Cette distinction entre polarisation idéologique et affective est cruciale car les pogroms, lynchages et émeutes communautaires émergent rarement de désaccords politiques ordinaires. Ils apparaissent lorsque le conflit politique devient émotionnel, moralisé et existentiel. La littérature sur la polarisation affective est précieuse car elle détourne l’attention de la distance idéologique vers les fondements émotionnels du conflit démocratique.

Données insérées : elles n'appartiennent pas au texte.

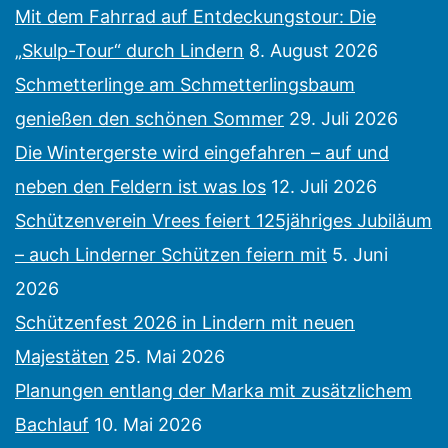
Mit dem Fahrrad auf Entdeckungstour: Die
„Skulp-Tour“ durch Lindern
8. August 2026
Schmetterlinge am Schmetterlingsbaum
genießen den schönen Sommer
29. Juli 2026
Die Wintergerste wird eingefahren – auf und
neben den Feldern ist was los
12. Juli 2026
Schützenverein Vrees feiert 125jähriges Jubiläum
– auch Linderner Schützen feiern mit
5. Juni
2026
Schützenfest 2026 in Lindern mit neuen
Majestäten
25. Mai 2026
Planungen entlang der Marka mit zusätzlichem
Bachlauf
10. Mai 2026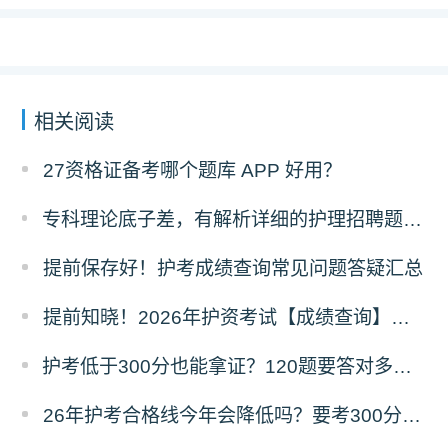
相关阅读
27资格证备考哪个题库 APP 好用？
专科理论底子差，有解析详细的护理招聘题库推荐吗？
提前保存好！护考成绩查询常见问题答疑汇总
提前知晓！2026年护资考试【成绩查询】须知！
护考低于300分也能拿证？120题要答对多少才能过？
26年护考合格线今年会降低吗？要考300分难不难？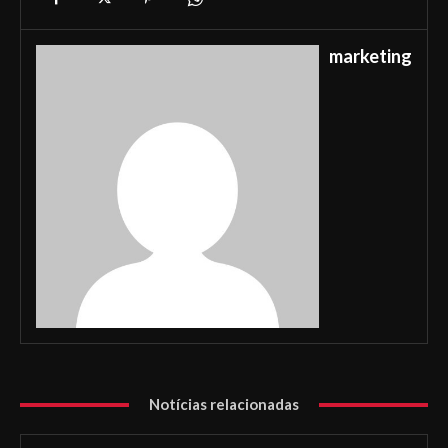
marketing
Notícias relacionadas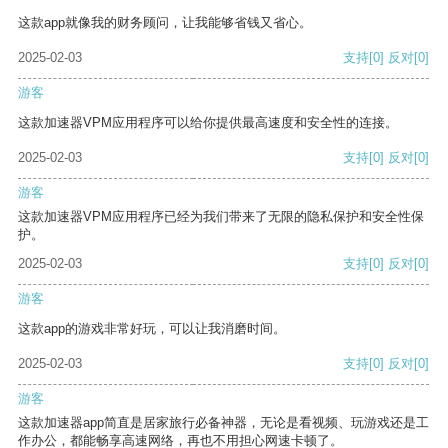
这款app就像我的财务顾问，让我能够省钱又省心。
2025-02-03
支持
[0]
反对
[0]
游客
这款加速器VPM应用程序可以给你提供最高速度和安全性的连接。
2025-02-03
支持
[0]
反对
[0]
游客
这款加速器VPM应用程序已经为我们带来了无限的隐私保护和安全性保
护。
2025-02-03
支持
[0]
反对
[0]
游客
这款app的游戏非常好玩，可以让我消磨时间。
2025-02-03
支持
[0]
反对
[0]
游客
这款加速器app简直是居家旅行必备神器，无论是看视频、玩游戏还是工
作办公，都能畅享高速网络，再也不用担心网速卡顿了。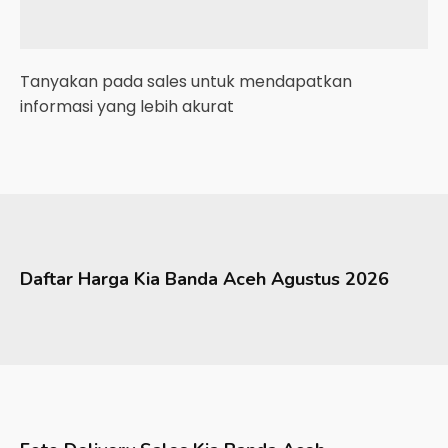
Tanyakan pada sales untuk mendapatkan
informasi yang lebih akurat
Daftar Harga
Kia
Banda Aceh
Agustus 2026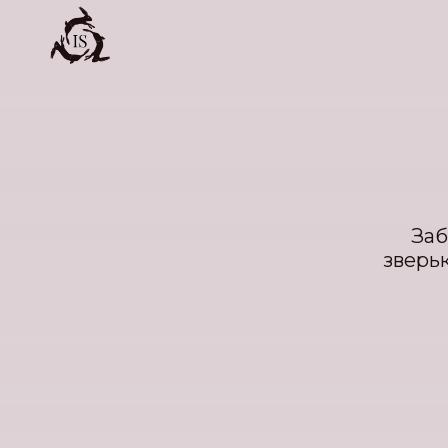
Заб
зверь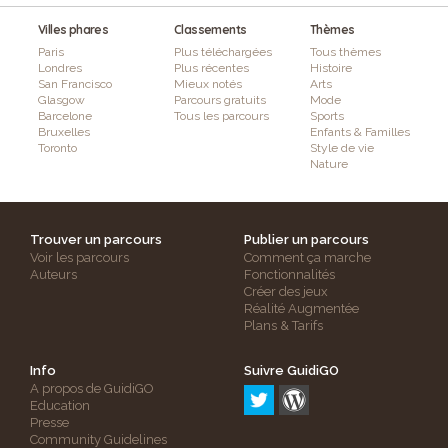
Villes phares
Classements
Thèmes
Paris
Plus téléchargées
Tous thèmes
Londres
Plus récentes
Histoire
San Francisco
Mieux notés
Arts
Glasgow
Parcours gratuits
Mode
Barcelone
Tous les parcours
Sports
Bruxelles
Enfants & Familles
Toronto
Style de vie
Nature
Trouver un parcours
Publier un parcours
Voir les parcours
Comment ça marche
Auteurs
Fonctionnalités
Créer des jeux
Réalité Augmentée
Plans & Tarifs
Info
Suivre GuidiGO
A propos de GuidiGO
Education
Presse
Community Guidelines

Des travaux récents de Nicolas Campos et Christopher Federico rendent ce point encore plus explicite en mettant l’accent sur les processus d'« altérisation », « d’aversion » et de « moralisation ». Les opposants politiques apparaissent de plus en plus non seulement différents mais aussi étrangers et illégitimes, et le compromis lui-même peut paraître corrompu ou dangereux. La politique, dans ces conditions, cesse d’impliquer la compétition entre concitoyens et devient plutôt une lutte entre communautés morales hostiles.9
Le chant « Les Juifs ne nous remplaceront pas » à Charlottesville illustrait cette transformation avec une clarté inhabituelle. Le slogan fusionnait racisme, antisémitisme, panique démographique et pensée conspirationniste en un seul récit de déplacement existentiel. Au-delà de la représentation des Juifs comme une minorité détestée, ils étaient présentés comme des méchants cachés orchestrant la destruction et le remplacement de la nation elle-même. Dans ces conditions, le conflit politique ne se résumait plus à des désaccords sur la politique et devenait plutôt une lutte pour la survie collective.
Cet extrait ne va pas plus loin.